Dein Hund ist noch jung, ja. Aber Jagdtrieb und die Tendenz, Konflikte nach vorne zu lösen und Ressourcen zu sichern sind da. Das geht sehr wahrscheinlich beides auch nicht weg, den Umgang damit wirst Du ihr Leben lang haben. Wenn der Umgang mit Aggressionsverhalten etwas ist, was Du nicht möchtest oder nicht kannst und das möglicherweise verhindert, dass Du mit Cusco auch in Zukunft warm wirst, dann solltest Du die Rückgabe an den Verein in Erwägung ziehen.
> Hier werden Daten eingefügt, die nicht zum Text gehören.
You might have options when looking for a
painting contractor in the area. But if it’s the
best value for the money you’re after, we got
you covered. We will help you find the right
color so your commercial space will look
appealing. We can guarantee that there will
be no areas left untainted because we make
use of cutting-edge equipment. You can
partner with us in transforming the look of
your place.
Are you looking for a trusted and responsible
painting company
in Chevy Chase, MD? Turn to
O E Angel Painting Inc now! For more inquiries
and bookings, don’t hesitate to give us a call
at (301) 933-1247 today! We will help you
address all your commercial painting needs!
Das kannst aber natürlich nur Du selbst wissen, ob das jetzt gerade eher noch eine Phase von Kaufreue/Schwierigkeiten von der Umgewöhnung her ist oder ob ihre Anlagen einfach dauerhaft nicht zu dem passen, was Du Dir vom Zusammenleben wünschst.
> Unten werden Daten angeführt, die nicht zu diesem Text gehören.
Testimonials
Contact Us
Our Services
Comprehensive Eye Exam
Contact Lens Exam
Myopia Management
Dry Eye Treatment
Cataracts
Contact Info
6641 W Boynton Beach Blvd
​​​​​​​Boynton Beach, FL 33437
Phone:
Es ist eine Sache, theoretisch im Kopf zu haben, dass Aggressionsverhalten beim Hund etwas ist, mit dem man rechnen muss. Wie es dann wirklich im Zusammenarbeiten ist, muss man erfahren haben, darauf bereitet die Theorie nicht vor. Aber umstellen darauf muss man sich dann trotzdem möglichst sofort. Ist nicht einfach. Schau da auf Dich und das, was Du leisten kannst.